L'auteur est un reporter polonais dont l'acuité et la pertinence des propos ont fait sa marque. Il veut dans ce livre nous faire partager sa démarche pour voir et comprendre l'Imperium russe, dont il a autant souffert que des nazis. Ses observations valent aussi bien aujourd'hui pour ce qui reste de l'empire éclaté qu'elles nous ouvraient les yeux lorsqu'il écrivit son livre, pour l'essentiel entre 1989 et 1991. Il ne s'est pas contenté d'analyser les informations existantes. Il a traversé la Russie et la Sibérie pour sa documentation dans des conditions dures. Ce qu'il recueille ainsi et les observations qu'il en tire sont sans doute un des meilleurs coups de projecteur que j'ai lus sur cet immense pays.

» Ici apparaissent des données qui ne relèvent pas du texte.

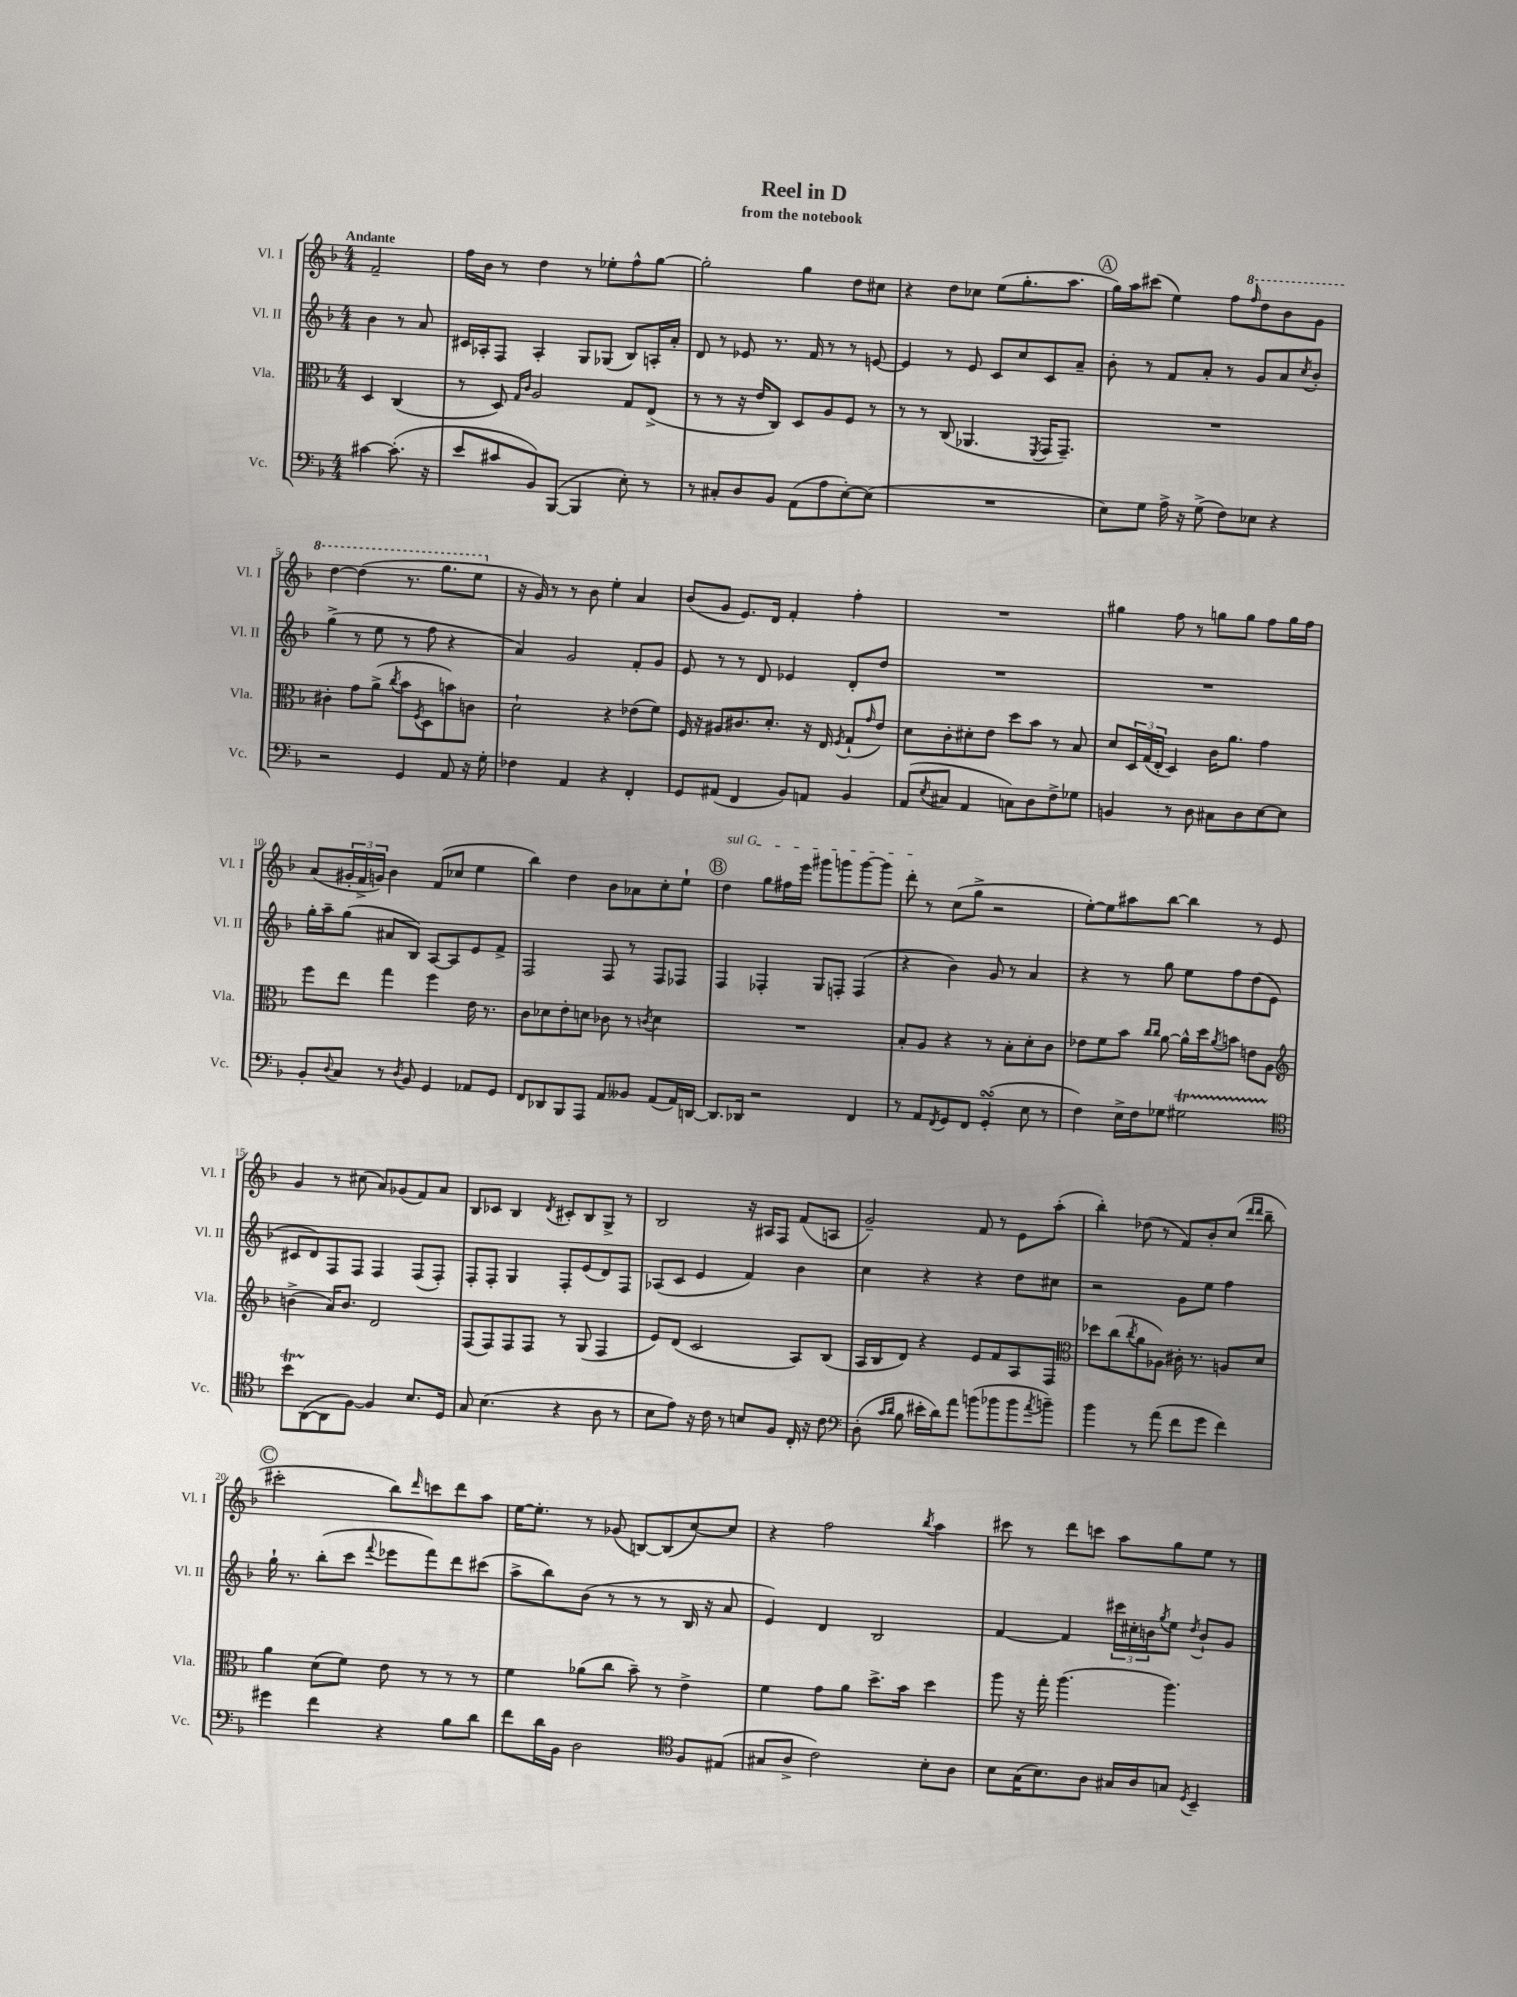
\header { title = "Reel in D" subtitle = "from the notebook" }
<<
\new StaffGroup <<
\new Staff = "s0" \with { instrumentName = "Vl. I" shortInstrumentName = "Vl. I" } {
    \clef treble \key f \major \numericTimeSignature \time 4/4 \partial 2 \tempo "Andante"
    f'2-- |
    f''16 bes'16 r8 d''4 r8 ees''8-. f''8-^ g''8~ |
    g''2-. g''4 d''8 cis''8 |
    r4 d''8 ces''8 e''8( g''8.-. a''8. |
    \mark \markup { \circle "A" } g''16) a''16 cis'''8( e''4) f''8 \ottava #1 \grace { f'''16 } d'''8 bes''8 g''8 |
    d'''4~ d'''4( r8. g'''8. e'''8 \ottava #0 |
    r16 g'16) r8 r8 bes'8 e''4-. a'4 |
    bes'8( g'8 e'8.) d'16 f'4-. f''4-. |
    R1 |
    gis''4 f''8 r8 g''8 g''8 f''8 g''16 f''16 |
    a'8( \tuplet 3/2 { gis'16-. f'16-> g'16) } bes'4 f'8( ces''8 e''4 |
    bes''4) d''4 bes'8 aes'8 c''8-. e''8-! |
    \mark \markup { \circle "B" } \once \override TextSpanner.bound-details.left.text = \markup { \italic "sul G" } d''4\startTextSpan g''8 fis''16 e'''16 gis'''8 g'''8 g'''8~ g'''8 |
    d'''8-.\stopTextSpan r8 c''8( g''8-> r2 |
    e''8~-.) e''8 ais''8 bes''8~ bes''4 r8 e'8 |
    g'4 r8 cis''8( a'8) ges'8( f'8) a'8 |
    bes8 ces'8 bes4 \acciaccatura { d'8 } cis'8-. bes8 g8-> r8 |
    bes2 r16 ais16 f8 f'8( a8 |
    g'2--) f'8 r8 e'8 a''8-.( |
    bes''4-.) des''8( r8 f'8) bes'8-. c''8( \grace { d'''16 d'''16 } bes''8-- |
    \mark \markup { \circle "C" } cis'''2-. bes''8) \grace { d'''16 } c'''8 d'''8 a''8 |
    e''16~ e''8.-. r8 ges'8( b8~) b8( c''8~) c''8 |
    r4 f''2 \acciaccatura { bes''8 } a''4 |
    cis'''8 r8 d'''8 c'''8 a''8 g''8 e''8 r8 \bar "|." |
}
\new Staff = "s1" \with { instrumentName = "Vl. II" shortInstrumentName = "Vl. II" } {
    \clef treble \key f \major \numericTimeSignature \time 4/4 \partial 2
    bes'4 r8 a'8 |
    cis'16 aes16-. f8 aes4-. g8 ges8( bes8) a16-. a'16-. |
    d'8 r8 ees'8 r8. f'16 r8 r8 e'8~ |
    e'4 r8 e'8 c'8 c''8 c'8 a'8-- |
    \mark \markup { \circle "A" } bes'8-. r8 f'8 a'8-. r8 g'8 a'8 \acciaccatura { c''8 } bes'8-. |
    g''4->( r8 e''8 r8 f''8 r4 |
    a'4) g'2 f'8-. g'8 |
    e'8 r8 r8 d'8 ees'4 d'8-. d''8 |
    R1 |
    R1 |
    g''16-. a''16-- g''8( ais'8 bes8) a8~ a8 e'8 f'8-> |
    f2 f8 r8 f8 fes8 |
    \mark \markup { \circle "B" } f4 fes4-. g8 f8-. f4( |
    r4 bes'4) g'8 r8 a'4 |
    r4 r8 g''8 e''8 f''8 d''8( e'8 |
    cis'8 d'8) f8 f8 f4 f8( f8-.) |
    f8-. f8-. g4 f8-. e'8( d'8) f8 |
    aes8( c'8 e'4 f'4) bes'4 |
    c''4 r4 r4 d''8 cis''8 |
    r2 g'8 e''8 f''4 |
    \mark \markup { \circle "C" } g''16-! r8. bes''8-.( c'''8 \appoggiatura { f'''8 } ees'''8 f'''8) d'''8 cis'''8( |
    a''8-> bes''8) bes'8( r8 r8 r8 bes16 r16 a'8 |
    e'4) d'4 bes2 |
    f'4~ f'4 \tuplet 3/2 { cis'''16 cis''16-. b'16 } \acciaccatura { g''8 } e''8 \acciaccatura { d''8 } b'8-! g'8 \bar "|." |
}
\new Staff = "s2" \with { instrumentName = "Vla." shortInstrumentName = "Vla." } {
    \clef alto \key f \major \numericTimeSignature \time 4/4 \partial 2
    d4 c4( |
    r8 d8) \grace { g16 c'16 } a2 g8 e8->( |
    r8 r8 r16 e'16 c8) d8 a8 f8 r8 |
    r8 r8 c8( aes,4. \acciaccatura { f,8 } g,16 g,8.--) |
    \mark \markup { \circle "A" } R1 |
    cis'4-. g'8 a'8->( \acciaccatura { c''8 } bes'8 \acciaccatura { f8 } d8 b'8) c'8 |
    d'2-! r4 ees'8( f'8) |
    f16 r16 ais8 cis'8. d'8.-. r16 e16 \acciaccatura { f8 } g8-!( \grace { g'16 } e'8) |
    d'8 c'8-. dis'8-. e'8 d''8 bes'8 r8 bes8 |
    d'8 \tuplet 3/2 { d16 g16( e16-. } d4) c'16 a'8. g'4 |
    f''8 e''8 g''4 f''4 e'16 r8. |
    c'8 des'8 e'8-. d'8 ces'8 r8 \acciaccatura { c'8 } d'4 |
    \mark \markup { \circle "B" } R1 |
    bes8-. a8 r4 r8 bes8-. d'8-. c'8 |
    ees'8 f'8 bes'8 \grace { c''16 c''16 } a'8~ a'16-^ d''16 \acciaccatura { a'8 } b'8 e'8 a8 |
    \clef treble b'4->( a'16) b'8. d'2 |
    f8( f8) f8 f8 r8 g8( f4 |
    e'8) d'8( c'2 a8) bes8( |
    a16 bes16 d'8) r4 e'8 f'8 a8 f8 |
    \clef alto des''8 c''8( \acciaccatura { c''8 } a'8 aes8) cis'16-. r8. a8 d'8 |
    \mark \markup { \circle "C" } a'4 d'8( f'8) e'8 r8 r8 r8 |
    f'4 aes'8( c''8 bes'8--) r8 e'4-> |
    f'4 g'8 a'8 d''8.-> bes'16 d''4 |
    a''8 r16 g''16-. a''4.( a''4.) \bar "|." |
}
\new Staff = "s3" \with { instrumentName = "Vc." shortInstrumentName = "Vc." } {
    \clef bass \key f \major \numericTimeSignature \time 4/4 \partial 2
    cis'4~ cis'8.-.( r16 |
    e'8 cis'8 bes,8) bes,,8~( bes,,4 e8-.) r8 |
    r8 cis8-. d8 bes,8 a,8( a8 e8~-.) e8( |
    R1 |
    \mark \markup { \circle "A" } e8) g8 a16-> r16 g8->( f8) ees8 r4 |
    r2 g,4 a,8 r16 g16-. |
    fes4 a,4 r4 f,4-. |
    g,8 ais,8( f,4 bes,8) a,8 bes,4 |
    a,8( \acciaccatura { e8 } cis8 a,4 c8) d8 f8-> ges8 |
    b,4 r8 d8 cis8 d8 e8~ e8 |
    bes,8-. \appoggiatura { d8 } c8 r8 \acciaccatura { d8 } bes,8 g,4 aes,8 g,8 |
    f,8 des,8 bes,,8 a,,8 a,8 beses,8 a,8( a,16) d,16~ |
    \mark \markup { \circle "B" } d,8. des,16 r2 f,4 |
    r8 a,8 \acciaccatura { f,8 } g,8 f,8 g,4-.\turn( e8 r8 |
    f4) e16-> f16 ges8 gis2\startTrillSpan |
    \clef tenor bes'8 a,8~\stopTrillSpan( a,8 f8~) f4 bes8. d16 |
    g8 bes4.( r4 a8 r8 |
    bes8 e'8) r16 c'16 r8 b8 f8 c16-. r16 c'8 |
    \clef bass d8-.( \grace { c'16 d'16 } bes8 eis'16-. d'16) a'8 b'8( bes'8 bes'8 \acciaccatura { a'8 } b'8--) |
    bes'4 r8 a'8( f'8 g'8 f'4) |
    \mark \markup { \circle "C" } gis'4 f'4 r4 bes8 d'8 |
    f'8 d'16 bes,16 d2 \clef tenor f8 eis8( |
    gis8 a8-> c'2) bes8-. a8 |
    bes8 g16( bes8.) a8 gis16 a16 g8 \acciaccatura { d8 } bes,4-- \bar "|." |
}
>>
>>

Les descriptions sont structurées comme un reportage : des faits s'alignent, des personnages s'expriment, des constatations sont présentées, mais jamais l'auteur ne juge ou n'énonce des principes. La réalité suffit à laisser peu à peu émerger la nature intime du soviétisme, mais aussi de la Russie, toujours à la recherche d'un idéal transcendant (Dieu, Nation, Prolétaire, etc.) qui justifie ses actes, mais aussi le mépris de l'homme constaté dans la mise en œuvre de ces grands projets. Peu de dictateurs ont autant martyrisé leur peuple (famine organisée en Ukraine, déportations de minorités, internement sans cause en Sibérie, etc.) et ont, en fin de compte obtenu aussi peu de résultats. N'oublions jamais que dans notre univers, où la puissance d'un pays repose beaucoup sur son économie, le PIB russe est inférieur à celui de l'Italie !

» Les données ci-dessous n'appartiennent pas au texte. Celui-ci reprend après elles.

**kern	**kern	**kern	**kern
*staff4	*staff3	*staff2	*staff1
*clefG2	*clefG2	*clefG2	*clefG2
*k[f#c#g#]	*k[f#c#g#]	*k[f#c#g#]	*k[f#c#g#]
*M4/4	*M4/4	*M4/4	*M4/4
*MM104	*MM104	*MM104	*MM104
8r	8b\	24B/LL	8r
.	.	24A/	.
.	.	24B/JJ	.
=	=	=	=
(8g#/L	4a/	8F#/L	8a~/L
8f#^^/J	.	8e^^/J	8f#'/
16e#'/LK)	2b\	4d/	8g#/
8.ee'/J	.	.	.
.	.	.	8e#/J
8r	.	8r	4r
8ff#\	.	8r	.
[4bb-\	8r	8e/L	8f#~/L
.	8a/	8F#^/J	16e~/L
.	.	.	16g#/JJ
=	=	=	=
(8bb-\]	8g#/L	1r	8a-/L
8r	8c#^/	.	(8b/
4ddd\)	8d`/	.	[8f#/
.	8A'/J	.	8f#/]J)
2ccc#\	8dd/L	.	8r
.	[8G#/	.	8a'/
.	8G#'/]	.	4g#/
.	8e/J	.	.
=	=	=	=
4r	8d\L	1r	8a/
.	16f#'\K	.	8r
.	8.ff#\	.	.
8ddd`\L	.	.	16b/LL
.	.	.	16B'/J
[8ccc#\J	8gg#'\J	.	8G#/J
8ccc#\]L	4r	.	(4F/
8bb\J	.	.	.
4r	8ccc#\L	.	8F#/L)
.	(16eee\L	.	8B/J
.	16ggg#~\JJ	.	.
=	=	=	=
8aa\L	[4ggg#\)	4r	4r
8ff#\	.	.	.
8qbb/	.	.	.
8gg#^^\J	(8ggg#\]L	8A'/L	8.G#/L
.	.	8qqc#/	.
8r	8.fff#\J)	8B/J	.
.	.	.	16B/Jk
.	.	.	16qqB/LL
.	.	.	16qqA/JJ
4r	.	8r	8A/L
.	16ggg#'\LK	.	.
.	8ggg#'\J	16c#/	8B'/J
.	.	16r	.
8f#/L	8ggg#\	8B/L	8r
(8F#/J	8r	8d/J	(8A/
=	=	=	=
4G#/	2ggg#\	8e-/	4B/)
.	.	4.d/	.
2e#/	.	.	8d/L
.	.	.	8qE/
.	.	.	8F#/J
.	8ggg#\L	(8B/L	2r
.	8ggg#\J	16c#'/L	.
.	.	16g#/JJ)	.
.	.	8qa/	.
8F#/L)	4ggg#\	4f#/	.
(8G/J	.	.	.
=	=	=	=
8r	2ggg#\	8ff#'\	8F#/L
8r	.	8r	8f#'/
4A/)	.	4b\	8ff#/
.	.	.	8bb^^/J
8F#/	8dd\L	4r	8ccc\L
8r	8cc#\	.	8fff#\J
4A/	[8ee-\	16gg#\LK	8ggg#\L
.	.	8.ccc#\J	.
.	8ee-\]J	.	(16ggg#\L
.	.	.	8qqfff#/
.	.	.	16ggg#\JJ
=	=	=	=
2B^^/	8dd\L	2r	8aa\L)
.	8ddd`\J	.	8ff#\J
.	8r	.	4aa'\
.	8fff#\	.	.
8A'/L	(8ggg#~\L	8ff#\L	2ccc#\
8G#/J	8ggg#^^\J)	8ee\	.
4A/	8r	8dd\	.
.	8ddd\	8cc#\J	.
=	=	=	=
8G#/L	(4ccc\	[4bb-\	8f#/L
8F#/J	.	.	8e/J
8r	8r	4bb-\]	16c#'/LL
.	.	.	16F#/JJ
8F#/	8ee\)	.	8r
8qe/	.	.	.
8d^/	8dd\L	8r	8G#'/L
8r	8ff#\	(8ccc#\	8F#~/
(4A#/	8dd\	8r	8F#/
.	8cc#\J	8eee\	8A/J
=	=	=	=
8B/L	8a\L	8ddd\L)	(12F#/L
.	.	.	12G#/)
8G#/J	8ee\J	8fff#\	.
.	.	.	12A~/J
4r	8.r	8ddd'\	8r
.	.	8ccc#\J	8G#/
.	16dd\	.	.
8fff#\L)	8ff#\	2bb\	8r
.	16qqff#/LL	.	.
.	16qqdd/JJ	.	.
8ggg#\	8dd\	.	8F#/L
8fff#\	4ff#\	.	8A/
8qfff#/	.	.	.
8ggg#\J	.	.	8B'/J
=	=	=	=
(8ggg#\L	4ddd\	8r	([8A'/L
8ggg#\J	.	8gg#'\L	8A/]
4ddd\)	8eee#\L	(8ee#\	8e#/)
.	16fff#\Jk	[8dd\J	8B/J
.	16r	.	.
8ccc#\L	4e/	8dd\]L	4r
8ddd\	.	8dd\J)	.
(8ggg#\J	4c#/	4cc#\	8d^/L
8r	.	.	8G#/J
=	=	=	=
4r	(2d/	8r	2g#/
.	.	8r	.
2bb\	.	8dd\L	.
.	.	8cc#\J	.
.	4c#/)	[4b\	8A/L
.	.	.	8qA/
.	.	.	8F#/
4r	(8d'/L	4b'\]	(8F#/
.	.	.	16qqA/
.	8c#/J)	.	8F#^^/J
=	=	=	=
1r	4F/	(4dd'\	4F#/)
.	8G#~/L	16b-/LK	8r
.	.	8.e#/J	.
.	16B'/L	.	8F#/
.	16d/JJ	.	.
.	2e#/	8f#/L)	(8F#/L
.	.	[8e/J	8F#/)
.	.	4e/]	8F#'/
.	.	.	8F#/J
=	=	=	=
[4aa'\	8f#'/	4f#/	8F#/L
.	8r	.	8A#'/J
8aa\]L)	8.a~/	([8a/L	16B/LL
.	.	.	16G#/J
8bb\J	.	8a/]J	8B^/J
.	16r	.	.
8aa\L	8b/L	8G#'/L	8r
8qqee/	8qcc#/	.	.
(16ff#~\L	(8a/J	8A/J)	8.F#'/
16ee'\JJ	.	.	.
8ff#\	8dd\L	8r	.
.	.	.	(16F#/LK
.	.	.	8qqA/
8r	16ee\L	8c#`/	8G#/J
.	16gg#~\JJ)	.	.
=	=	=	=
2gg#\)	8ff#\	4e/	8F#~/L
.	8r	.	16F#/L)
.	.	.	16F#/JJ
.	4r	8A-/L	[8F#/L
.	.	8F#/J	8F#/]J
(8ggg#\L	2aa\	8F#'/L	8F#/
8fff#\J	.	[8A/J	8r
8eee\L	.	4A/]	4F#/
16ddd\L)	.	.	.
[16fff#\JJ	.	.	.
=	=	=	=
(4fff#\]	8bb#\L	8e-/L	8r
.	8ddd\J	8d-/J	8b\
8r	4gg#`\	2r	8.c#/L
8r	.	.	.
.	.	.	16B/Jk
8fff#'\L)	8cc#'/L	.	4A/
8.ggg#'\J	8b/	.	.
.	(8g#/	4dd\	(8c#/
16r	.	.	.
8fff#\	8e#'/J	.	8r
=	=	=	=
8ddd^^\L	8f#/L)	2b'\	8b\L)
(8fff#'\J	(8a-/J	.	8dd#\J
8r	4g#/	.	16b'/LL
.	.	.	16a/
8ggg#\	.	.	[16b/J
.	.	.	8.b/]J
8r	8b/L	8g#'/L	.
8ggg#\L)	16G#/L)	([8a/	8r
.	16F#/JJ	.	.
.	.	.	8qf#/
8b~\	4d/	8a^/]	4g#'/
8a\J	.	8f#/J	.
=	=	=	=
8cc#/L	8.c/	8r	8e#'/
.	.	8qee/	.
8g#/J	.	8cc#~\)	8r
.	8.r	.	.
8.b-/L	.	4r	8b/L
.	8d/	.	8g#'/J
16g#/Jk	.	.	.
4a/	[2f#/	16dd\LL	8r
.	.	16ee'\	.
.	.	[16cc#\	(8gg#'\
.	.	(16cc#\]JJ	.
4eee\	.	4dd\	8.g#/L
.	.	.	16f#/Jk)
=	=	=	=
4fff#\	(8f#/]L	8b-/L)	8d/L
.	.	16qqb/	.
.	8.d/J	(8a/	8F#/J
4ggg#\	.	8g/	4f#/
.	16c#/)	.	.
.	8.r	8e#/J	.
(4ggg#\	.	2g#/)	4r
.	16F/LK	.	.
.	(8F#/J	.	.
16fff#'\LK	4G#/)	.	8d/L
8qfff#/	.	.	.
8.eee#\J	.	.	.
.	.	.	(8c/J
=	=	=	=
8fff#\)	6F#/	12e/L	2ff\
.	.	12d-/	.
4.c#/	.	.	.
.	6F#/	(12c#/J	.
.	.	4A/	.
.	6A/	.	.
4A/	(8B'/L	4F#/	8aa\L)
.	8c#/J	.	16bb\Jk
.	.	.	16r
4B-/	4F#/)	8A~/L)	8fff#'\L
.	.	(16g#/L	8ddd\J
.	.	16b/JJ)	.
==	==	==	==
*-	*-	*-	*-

Outre ce réquisitoire circonstancié, le livre vaut par les réflexions qu’inspirent à l'auteur les faits constatés. Le livre en pullule. En voici deux exemples pour l'illustrer. D'abord une note sur l’Abkhazie (page 134), magnifique territoire riverain de la mer Noire qui s'est détaché récemment de la Géorgie, aidé par la Russie. L'auteur s'interroge alors sur les processus qui ont, lors de l'effondrement du soviétisme, conduit à ces révolutions pour l'indépendance et montre combien l'absence d'institutions, toutes systématiquement détruites par le communisme, est la voie la plus naturelle au recours à la force. N'est-ce pas encore la faiblesse de la Russie ? Une seconde note (page 66) porte sur la montée des nationalismes. Quand l'expansionnisme devient impossible, comme c'est aujourd'hui le cas, la compensation naturelle devient une plongée des peuples dans leur histoire pour affirmer leur grandeur et leur force. Et ceci fut écrit en 1993...
Ce livre, historiquement marqué est néanmoins actuel par son intelligence de situations toujours vivantes dans notre monde contemporain. Il est à la fois un rappel de crimes moins célébrés que ceux de la Shoah et que l'on pourrait sous-estimer. Mais il est surtout un recueil de réflexions sur les conditions de leur avènement aussi pertinentes aujourd'hui qu'hier. Un remarquable essai politique autant qu'un livre d'histoire.